Daftar Kegiatan:
1) Tulis ulang bagian teks tentang pencairan JHT dari "Presidium Aliansi Buruh" sampai "Buruh Indonesia (KPBI).", tanpa mengubah satu kata pun.
2) Lanjutkan teks tentang pencairan JHT, dimulai setelah kalimat terakhir yang tercantum.

Teks Bacaan:
SPSI juga menilai Permenaker Nomor 20 Tahun 2022 itu bertentangan dengan peraturan pemerintah sebelumnya, yakni PP Nomor 46 tahun 2015 yang direvisi menjadi PP Nomor 60 tahun 2015 tentang Penyelenggaraan JHT.
Di dalam aturan itu, masa pencairan JHT hanya sebulan setelah seseorang tidak bekerja lagi kepada sebuah perusahaan.
"Kami berharap Menteri Tenaga Kerja mencabut aturan ini dan mengembalikan pencairan JHT ke masa tunggu satu bulan setelah pemutusan hubungan kerja," kata Guruh.
Presidium Aliansi Buruh Purwakarta (ABP), Wahyu Hidayat, mengtatakan Permenaker 2/2022 tidak hanya merugikan kalangan buruh pabrik, tapi juga para buruh tani, nelayan, bahkan pengemudi ojek online.
"JHT baru bisa dicairkan ketika usia 56 tahun, lalu bagaimana kalau belum mencapai usia itu ada yang di PHK? Itu kan tabungan untuk menunjang kebutuhan hidup," ujarnya.
Menurutnya, aturan ini sangat tidak adil.
"Kami menuntut agar dicabut. Kami juga minta Presiden untuk mengganti menterinya. Menteri Tenaga Kerja tugasnya mensejahterakan pekerja, bukan menyengsarakannya," ujarnya.
Sebelumnya, kecaman juga datang dari Konfederasi Persatuan Buruh Indonesia (KPBI).

Isi Data:
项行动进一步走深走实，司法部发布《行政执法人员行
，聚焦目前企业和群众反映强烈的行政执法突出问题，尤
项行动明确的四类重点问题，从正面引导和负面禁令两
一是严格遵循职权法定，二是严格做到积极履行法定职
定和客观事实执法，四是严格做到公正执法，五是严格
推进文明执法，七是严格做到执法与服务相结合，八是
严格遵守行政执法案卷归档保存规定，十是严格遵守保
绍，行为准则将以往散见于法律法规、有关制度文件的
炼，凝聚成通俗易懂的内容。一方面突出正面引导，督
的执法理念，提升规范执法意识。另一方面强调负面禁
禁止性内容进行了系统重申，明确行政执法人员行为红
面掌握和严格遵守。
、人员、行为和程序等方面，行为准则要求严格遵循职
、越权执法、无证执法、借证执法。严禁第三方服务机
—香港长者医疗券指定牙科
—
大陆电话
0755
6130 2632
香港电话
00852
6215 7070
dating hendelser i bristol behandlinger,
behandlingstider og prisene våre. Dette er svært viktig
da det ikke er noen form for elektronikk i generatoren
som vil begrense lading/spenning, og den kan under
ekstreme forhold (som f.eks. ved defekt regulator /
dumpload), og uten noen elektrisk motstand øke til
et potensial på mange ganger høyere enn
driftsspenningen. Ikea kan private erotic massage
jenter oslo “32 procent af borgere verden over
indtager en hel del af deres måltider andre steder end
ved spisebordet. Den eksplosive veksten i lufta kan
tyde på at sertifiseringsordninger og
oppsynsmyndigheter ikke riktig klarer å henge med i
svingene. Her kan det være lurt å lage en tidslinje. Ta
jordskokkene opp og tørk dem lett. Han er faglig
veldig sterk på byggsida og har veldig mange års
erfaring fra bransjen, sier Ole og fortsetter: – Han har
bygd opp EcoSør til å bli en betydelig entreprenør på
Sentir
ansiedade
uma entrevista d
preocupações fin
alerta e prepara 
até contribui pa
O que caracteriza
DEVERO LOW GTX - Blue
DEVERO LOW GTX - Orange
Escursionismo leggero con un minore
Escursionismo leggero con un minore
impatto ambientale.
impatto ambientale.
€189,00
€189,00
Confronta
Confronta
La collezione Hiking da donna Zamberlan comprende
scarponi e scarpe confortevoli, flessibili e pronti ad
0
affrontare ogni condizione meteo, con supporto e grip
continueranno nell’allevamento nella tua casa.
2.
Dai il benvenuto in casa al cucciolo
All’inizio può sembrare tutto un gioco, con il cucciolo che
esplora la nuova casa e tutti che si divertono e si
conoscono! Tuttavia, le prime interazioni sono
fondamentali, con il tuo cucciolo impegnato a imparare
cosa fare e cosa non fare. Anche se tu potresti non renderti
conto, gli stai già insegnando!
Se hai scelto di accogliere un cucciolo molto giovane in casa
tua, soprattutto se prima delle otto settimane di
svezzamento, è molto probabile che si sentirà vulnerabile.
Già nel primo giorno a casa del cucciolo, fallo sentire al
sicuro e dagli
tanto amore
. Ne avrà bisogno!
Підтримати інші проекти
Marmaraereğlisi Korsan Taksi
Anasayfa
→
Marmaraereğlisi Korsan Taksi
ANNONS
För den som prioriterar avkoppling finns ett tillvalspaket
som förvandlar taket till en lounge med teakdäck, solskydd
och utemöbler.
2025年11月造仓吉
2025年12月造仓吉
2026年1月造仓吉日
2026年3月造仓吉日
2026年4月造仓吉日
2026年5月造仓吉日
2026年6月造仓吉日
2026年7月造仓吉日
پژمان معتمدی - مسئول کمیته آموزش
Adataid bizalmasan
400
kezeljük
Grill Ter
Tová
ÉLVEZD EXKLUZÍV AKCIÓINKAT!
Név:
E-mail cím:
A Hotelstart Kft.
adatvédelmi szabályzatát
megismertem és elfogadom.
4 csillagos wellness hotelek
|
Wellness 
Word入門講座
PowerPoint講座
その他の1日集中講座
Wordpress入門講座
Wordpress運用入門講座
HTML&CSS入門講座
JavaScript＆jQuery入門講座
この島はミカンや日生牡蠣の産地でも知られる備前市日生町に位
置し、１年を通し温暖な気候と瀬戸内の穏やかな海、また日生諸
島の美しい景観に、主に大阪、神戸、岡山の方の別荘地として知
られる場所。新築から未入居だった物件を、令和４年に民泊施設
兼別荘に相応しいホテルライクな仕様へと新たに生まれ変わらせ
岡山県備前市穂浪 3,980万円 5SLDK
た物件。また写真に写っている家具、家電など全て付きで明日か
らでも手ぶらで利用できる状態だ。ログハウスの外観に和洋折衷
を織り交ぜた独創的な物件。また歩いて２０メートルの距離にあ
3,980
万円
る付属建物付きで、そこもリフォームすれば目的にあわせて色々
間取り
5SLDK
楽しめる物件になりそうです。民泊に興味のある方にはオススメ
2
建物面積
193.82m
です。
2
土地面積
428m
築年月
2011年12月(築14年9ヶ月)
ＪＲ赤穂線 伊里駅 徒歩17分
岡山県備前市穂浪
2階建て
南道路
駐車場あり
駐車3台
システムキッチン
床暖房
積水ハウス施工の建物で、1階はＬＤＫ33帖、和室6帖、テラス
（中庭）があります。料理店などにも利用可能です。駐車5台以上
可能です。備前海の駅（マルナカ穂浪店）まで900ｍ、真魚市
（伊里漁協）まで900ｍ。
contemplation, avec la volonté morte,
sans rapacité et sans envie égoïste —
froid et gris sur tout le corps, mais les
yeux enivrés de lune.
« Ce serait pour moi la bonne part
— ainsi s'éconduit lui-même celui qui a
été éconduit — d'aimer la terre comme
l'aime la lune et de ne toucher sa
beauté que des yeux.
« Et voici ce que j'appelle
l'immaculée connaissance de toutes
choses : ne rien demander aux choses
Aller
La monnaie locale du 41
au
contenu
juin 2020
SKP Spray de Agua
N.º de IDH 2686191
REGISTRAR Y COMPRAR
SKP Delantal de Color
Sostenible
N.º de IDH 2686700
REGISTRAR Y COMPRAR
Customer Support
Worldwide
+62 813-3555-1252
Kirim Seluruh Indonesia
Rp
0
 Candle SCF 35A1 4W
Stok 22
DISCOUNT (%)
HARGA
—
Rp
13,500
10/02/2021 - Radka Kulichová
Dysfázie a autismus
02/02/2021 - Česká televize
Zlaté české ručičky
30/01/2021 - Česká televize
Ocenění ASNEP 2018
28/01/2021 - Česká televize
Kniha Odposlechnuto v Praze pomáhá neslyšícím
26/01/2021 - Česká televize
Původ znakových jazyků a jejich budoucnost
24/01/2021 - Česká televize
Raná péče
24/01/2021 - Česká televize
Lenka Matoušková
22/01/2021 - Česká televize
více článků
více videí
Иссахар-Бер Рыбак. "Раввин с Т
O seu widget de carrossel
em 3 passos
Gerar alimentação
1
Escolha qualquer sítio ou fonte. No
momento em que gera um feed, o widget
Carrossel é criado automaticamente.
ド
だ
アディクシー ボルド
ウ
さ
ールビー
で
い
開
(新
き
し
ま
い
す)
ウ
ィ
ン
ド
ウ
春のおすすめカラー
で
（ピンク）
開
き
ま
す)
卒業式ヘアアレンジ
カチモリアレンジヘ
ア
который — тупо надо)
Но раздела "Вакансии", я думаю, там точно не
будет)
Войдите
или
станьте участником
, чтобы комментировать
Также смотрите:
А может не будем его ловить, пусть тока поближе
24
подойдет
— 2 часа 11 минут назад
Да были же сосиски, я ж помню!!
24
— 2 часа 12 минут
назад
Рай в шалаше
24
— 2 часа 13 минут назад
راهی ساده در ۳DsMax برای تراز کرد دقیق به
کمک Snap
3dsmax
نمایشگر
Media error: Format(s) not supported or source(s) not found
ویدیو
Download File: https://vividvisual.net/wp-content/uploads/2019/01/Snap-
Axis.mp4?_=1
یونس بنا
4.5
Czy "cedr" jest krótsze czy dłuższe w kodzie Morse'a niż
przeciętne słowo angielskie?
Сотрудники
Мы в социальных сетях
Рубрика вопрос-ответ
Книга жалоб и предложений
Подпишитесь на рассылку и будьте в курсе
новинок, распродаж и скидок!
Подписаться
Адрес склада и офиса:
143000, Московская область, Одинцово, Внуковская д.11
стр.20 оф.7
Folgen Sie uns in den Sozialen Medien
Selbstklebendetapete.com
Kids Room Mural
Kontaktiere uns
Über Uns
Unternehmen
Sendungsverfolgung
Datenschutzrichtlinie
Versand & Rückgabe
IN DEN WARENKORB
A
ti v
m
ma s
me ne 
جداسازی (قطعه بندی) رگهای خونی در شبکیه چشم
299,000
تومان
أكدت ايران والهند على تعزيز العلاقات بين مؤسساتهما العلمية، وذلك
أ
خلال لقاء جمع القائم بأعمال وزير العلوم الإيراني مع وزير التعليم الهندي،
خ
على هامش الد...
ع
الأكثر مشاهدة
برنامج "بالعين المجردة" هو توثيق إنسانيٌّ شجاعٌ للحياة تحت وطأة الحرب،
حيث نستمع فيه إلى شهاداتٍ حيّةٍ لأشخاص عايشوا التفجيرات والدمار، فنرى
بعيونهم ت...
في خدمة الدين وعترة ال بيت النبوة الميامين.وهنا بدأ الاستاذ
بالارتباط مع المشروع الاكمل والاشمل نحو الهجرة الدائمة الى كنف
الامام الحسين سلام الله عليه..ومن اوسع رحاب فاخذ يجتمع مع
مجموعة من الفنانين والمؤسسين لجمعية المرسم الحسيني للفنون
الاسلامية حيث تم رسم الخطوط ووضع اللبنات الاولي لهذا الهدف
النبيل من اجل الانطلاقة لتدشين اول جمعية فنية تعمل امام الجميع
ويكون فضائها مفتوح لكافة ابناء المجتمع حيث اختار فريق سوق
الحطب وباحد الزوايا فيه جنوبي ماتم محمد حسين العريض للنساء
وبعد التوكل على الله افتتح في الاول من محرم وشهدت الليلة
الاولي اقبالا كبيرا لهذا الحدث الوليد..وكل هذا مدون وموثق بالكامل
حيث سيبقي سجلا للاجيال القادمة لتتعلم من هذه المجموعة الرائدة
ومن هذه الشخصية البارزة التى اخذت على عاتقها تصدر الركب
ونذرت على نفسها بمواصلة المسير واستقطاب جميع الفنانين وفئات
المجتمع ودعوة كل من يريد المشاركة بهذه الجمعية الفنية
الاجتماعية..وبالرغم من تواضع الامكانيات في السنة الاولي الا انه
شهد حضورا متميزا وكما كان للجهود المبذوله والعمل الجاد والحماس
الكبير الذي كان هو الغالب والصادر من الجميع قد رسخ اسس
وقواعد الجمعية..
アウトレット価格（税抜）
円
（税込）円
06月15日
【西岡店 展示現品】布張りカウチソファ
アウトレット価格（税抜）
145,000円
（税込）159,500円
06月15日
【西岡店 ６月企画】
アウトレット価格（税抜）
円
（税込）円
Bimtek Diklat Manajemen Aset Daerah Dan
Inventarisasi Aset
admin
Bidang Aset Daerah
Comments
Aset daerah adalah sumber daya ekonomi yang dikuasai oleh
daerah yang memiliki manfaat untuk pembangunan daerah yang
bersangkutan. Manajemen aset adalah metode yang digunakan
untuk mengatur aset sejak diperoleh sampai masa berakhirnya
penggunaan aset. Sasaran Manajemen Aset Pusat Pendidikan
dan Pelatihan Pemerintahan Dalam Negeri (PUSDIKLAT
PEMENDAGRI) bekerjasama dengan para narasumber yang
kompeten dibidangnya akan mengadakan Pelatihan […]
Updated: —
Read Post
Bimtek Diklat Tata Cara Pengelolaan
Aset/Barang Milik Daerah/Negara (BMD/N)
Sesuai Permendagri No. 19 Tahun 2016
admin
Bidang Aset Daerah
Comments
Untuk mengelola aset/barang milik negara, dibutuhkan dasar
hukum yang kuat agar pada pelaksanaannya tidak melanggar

Daftar Jawaban:
1)
Presidium Aliansi Buruh Purwakarta (ABP), Wahyu Hidayat, mengtatakan Permenaker 2/2022 tidak hanya merugikan kalangan buruh pabrik, tapi juga para buruh tani, nelayan, bahkan pengemudi ojek online.
"JHT baru bisa dicairkan ketika usia 56 tahun, lalu bagaimana kalau belum mencapai usia itu ada yang di PHK? Itu kan tabungan untuk menunjang kebutuhan hidup," ujarnya.
Menurutnya, aturan ini sangat tidak adil.
"Kami menuntut agar dicabut. Kami juga minta Presiden untuk mengganti menterinya. Menteri Tenaga Kerja tugasnya mensejahterakan pekerja, bukan menyengsarakannya," ujarnya.
Sebelumnya, kecaman juga datang dari Konfederasi Persatuan Buruh Indonesia (KPBI).

2)
"Kami berharap menaker meninjau kembali. Permenaker ini tidak berdampak positif pada teman-teman buruh," kata Ketua Bidang Politik KPBI Jumisih kepada Tribunnews, Jumat (11/2).
Wakil Ketua Umum Konfederasi Serikat Pekerja Seluruh Indonesia (KSPSI), Moh Jumhur Hidayat, bahkan menilai kebijakan baru ini adalah kebijakan yang sadis.
"Bagaimana tidak sadis, dengan aturan baru itu, bagi buruh yang di-PHK atau mengundurkan diri, baru bisa mengambil dana Jaminan Hari Tua-nya saat usia pensiun," ujar Jumhur, Jumat (11/2).
Dia lantas mempertanyakan ke mana dana buruh/pekerja selama ini bermuara. Sebab, dana kelolaan BPJS Tenaga Kerja saat ini, ujarnya, sudah lebih dari Rp 550 triliun.
"Please, janganlah sadis terhadap orang lemah," kata Jumhur.
"Ingatlah bahwa akan ada hari penghakiman di akhirat kelak. Siapapun yang zalim terhadap orang lemah akan mendapat hukuman yang superpedih," ujarnya. (tribunnetwork/syarif abdussalam/kiki andriana/irva maulana)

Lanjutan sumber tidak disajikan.